Dalam pidatonya Hatta mengkritik Revolusi Perancis 1789 yang terkenal sebagai sumber demokrasi Barat, ternyata semboyan yang dicanangkannya yaitu “kemerdekaan, persamaan dan persaudaraan” tidak terlaksana di dalam praktik. Menurut Hatta, demokrasi yang dilaksanakan di Perancis setelah revolusi hanya pada bidang politik, seperti hak untuk memilih dan dipilih menjadi anggota dewan perwakilan rakyat, sedangkan dalam bidang ekonomi tidak ada demokrasi. Bahkan dengan berkobarnya semangat individualisme yang dihidupkan oleh Revolusi Perancis, kapitalisme justru tumbuh subur. Pertentangan kelas semakin tajam, karena terjadi penindasan oleh yang kuat ekonominya terhadap yang lemah. Padahal dimana ada golongan yang menindas dan yang tertindas, maka persaudaraan hanyalah omong kosong.Demokrasi semacam itu tidak sesuai dengan cita-cita perjuangan Indonesia, yakni perikemanusiaan dan keadilan sosial. Bagi Hatta, selain demokrasi politik, harus berlaku pula demokrasi ekonomi. Akan tetapi Hatta merasa prihatin, karena selama terjajah kita banyak bercita-cita tentang perikemanusiaan, keadilan sosial dan sebagainya, ternyata setelah merdeka tidak dapat melaksanakannya di dalam praktik. Hatta khawatir hal ini tidak berbeda dengan negara Perancis pasca revolusi 1789.Berkaitan dengan Pancasila, Hatta berkata sebagai berikut: ”Apa yang kita alami di Indonesia sehari-hari sekitar kita, merupakan seolah-olah Pancasila itu diamalkan di bibir saja, tidak menjadi pelita di dalam hati untuk membangun masyarakat baru. Tiap-tiap golongan berkejar-kejar mencari rezeki. Golongan sendiri dikemukakan, masyarakat dilupakan. Dalam teori kita menganut kolektivisme, dalam praktik dan perbuatan memperkuat individualisme. Dalam teori kita membela demokrasi sosial, dalam praktik dan perbuatan menghidupkan semangat demokrasi liberal.
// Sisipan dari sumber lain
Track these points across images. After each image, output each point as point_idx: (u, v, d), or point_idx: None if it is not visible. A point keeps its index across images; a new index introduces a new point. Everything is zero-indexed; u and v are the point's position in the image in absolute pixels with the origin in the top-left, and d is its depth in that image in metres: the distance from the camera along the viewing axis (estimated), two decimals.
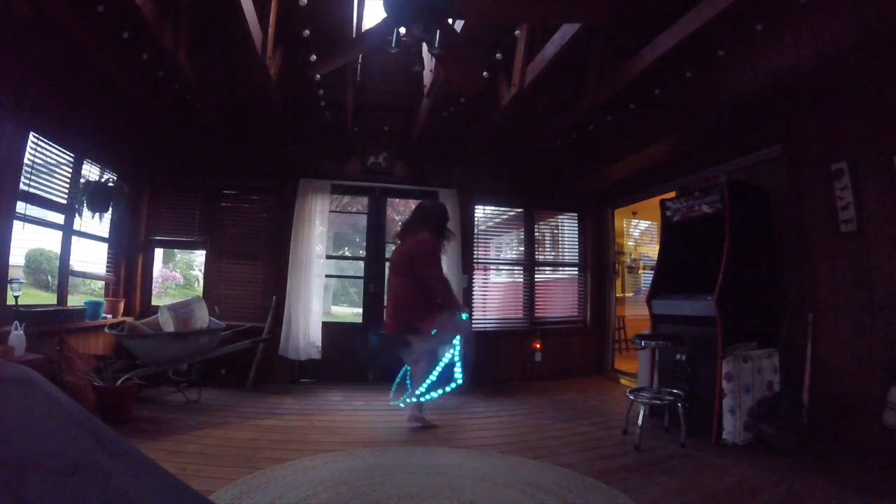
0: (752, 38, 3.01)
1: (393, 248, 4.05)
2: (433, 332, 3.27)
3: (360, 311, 5.40)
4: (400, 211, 8.71)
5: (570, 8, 2.57)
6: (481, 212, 5.63)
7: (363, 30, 3.21)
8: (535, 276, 5.65)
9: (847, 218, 3.02)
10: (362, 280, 5.36)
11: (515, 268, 5.77)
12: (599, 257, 5.80)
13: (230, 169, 4.99)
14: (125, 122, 4.38)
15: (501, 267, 5.92)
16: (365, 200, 5.48)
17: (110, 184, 3.96)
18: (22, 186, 3.17)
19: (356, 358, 4.66)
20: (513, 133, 5.05)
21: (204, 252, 4.99)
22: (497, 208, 5.74)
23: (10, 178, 3.07)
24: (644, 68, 3.21)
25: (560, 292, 5.87)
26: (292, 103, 4.58)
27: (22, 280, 3.16)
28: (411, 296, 3.37)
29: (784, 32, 2.86)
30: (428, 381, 3.28)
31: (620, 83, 3.46)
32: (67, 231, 3.79)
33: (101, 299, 4.35)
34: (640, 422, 3.04)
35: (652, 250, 8.46)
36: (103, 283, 4.60)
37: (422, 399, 3.32)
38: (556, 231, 6.07)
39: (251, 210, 5.18)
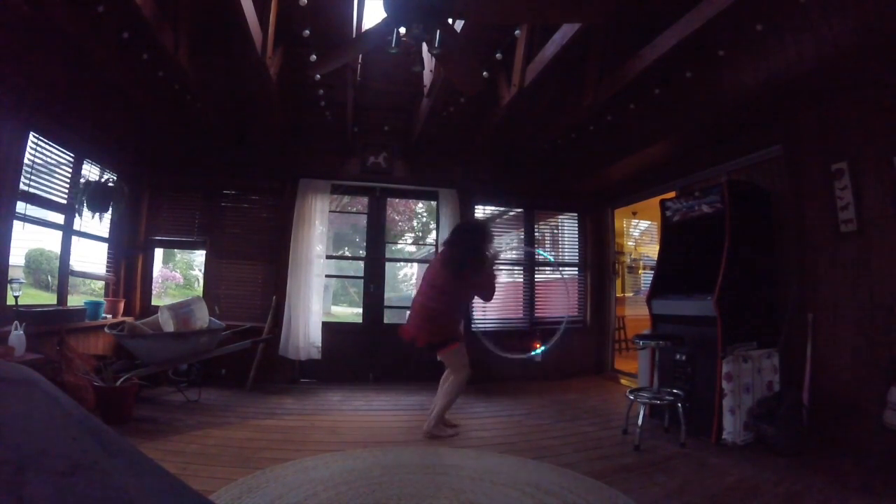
0: (752, 38, 3.01)
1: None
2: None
3: (360, 311, 5.40)
4: (400, 211, 8.70)
5: (570, 8, 2.57)
6: (481, 212, 5.63)
7: (363, 30, 3.21)
8: (535, 276, 5.65)
9: (847, 218, 3.02)
10: (362, 280, 5.35)
11: (515, 268, 5.77)
12: (599, 257, 5.80)
13: (230, 169, 4.98)
14: (125, 122, 4.38)
15: (501, 267, 5.91)
16: (365, 200, 5.48)
17: (110, 184, 3.95)
18: (22, 186, 3.17)
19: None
20: (513, 133, 5.05)
21: (204, 252, 5.00)
22: (497, 208, 5.74)
23: (10, 178, 3.07)
24: (644, 68, 3.20)
25: (560, 292, 5.87)
26: (292, 103, 4.58)
27: (22, 280, 3.16)
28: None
29: (784, 32, 2.86)
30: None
31: (620, 83, 3.46)
32: (67, 231, 3.79)
33: (101, 299, 4.35)
34: (640, 422, 3.04)
35: (652, 250, 8.45)
36: (103, 283, 4.60)
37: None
38: (556, 231, 6.07)
39: (251, 210, 5.18)
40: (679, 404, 3.11)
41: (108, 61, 3.38)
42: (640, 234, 8.87)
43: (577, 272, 5.84)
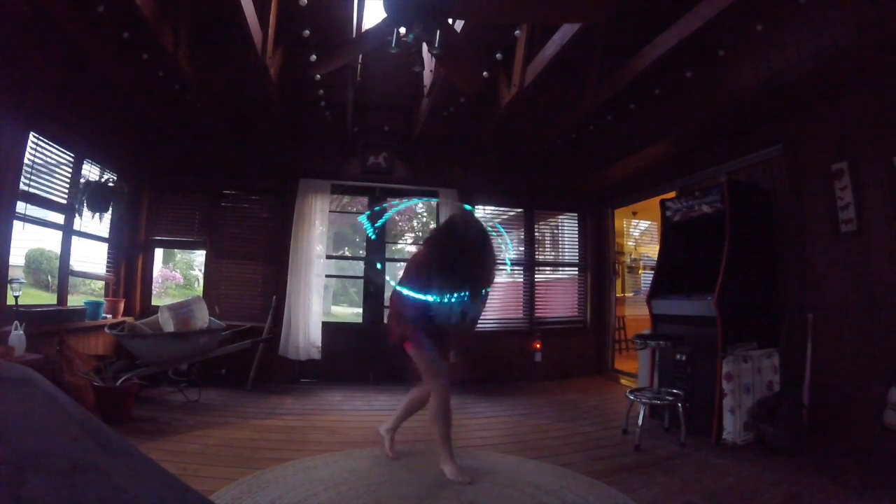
0: (752, 38, 3.01)
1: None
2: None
3: (360, 311, 5.39)
4: (400, 211, 8.69)
5: (570, 8, 2.57)
6: (481, 212, 5.62)
7: (363, 30, 3.21)
8: (535, 276, 5.65)
9: (847, 218, 3.02)
10: (362, 280, 5.35)
11: (515, 268, 5.76)
12: (599, 257, 5.80)
13: (230, 169, 4.99)
14: (125, 122, 4.38)
15: (501, 267, 5.91)
16: (365, 200, 5.48)
17: (110, 184, 3.95)
18: (22, 186, 3.17)
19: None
20: (513, 133, 5.05)
21: (204, 252, 5.00)
22: (497, 208, 5.74)
23: (10, 178, 3.06)
24: (644, 68, 3.20)
25: (560, 292, 5.87)
26: (292, 103, 4.58)
27: (22, 280, 3.16)
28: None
29: (784, 32, 2.86)
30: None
31: (620, 83, 3.46)
32: (67, 231, 3.78)
33: (101, 299, 4.35)
34: (640, 422, 3.04)
35: (652, 250, 8.45)
36: (103, 283, 4.60)
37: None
38: (556, 231, 6.07)
39: (251, 210, 5.18)
40: (679, 404, 3.11)
41: (108, 61, 3.38)
42: (640, 234, 8.87)
43: (577, 272, 5.84)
Partai yang pada hakekatnya alat untuk menyusun pendapat umum secara teratur, agar supaya rakyat belajar merasai tanggungjawabnya sebagai pemangku negara dan anggota masyarakat, -- partai itu dijadikan tujuan dan negara menjadi alatnya. Dengan itu dilupakan, bahwa adalah imoril dan bertentangan dengan Pancasila, istimewa dengan dasar Ketuhanan Yang Maha Esa, apabila rakyat dirugikan untuk kepentingan partai, yaitu golongan.”
Menarik dicermati, pada tahun 1956 itu Hatta telah mengatakan bahwa Pancasila hanya diamalkan di bibir saja. Selain itu disoroti pula tentang merajalelanya korupsi – penyakit yang hingga kini sukar disembuhkan – seperti yang Hatta katakan: “Maka timbullah anarki dalam politik dan ekonomi. Kelanjutannya, korupsi dan demoralisasi merajalela. Demikianlah wajah Indonesia sekarang setelah sekian tahun merdeka. Nyatalah, bahwa bukan Indonesia Merdeka yang semacam ini, yang diciptakan oleh pejuang-pejuang dahulu. Di mana-mana sekarang orang merasa tak puas. Pembangunan dirasakan tidak berjalan sebagaimana mestinya…”(kutipan dari Arsip UGM, Pidato pada penerimaan gelar doctor honoris causa dari Universitas Gadjah Mada pada 27 Nopember 1956”)
Pidato Mohammad Hatta yang disampaikan pada tahun 1956, lima puluh dua tahun yang lalu, kiranya masih relevan dengan kondisi negeri kita pada saat ini. Untuk itu, bukan pada saatnya untuk berpihak pada pemikiran mana yang harus disahkan kebenarannya, namun tulisan ini mencoba untuk mengangkat lagi apa yang telah dan akan terjadi di negeri ini. LAMPAU DAN DATANG, adalah kearifan kita bersama untuk menghargainya. Kesimpulannya ada pada kepala kita masing-masing.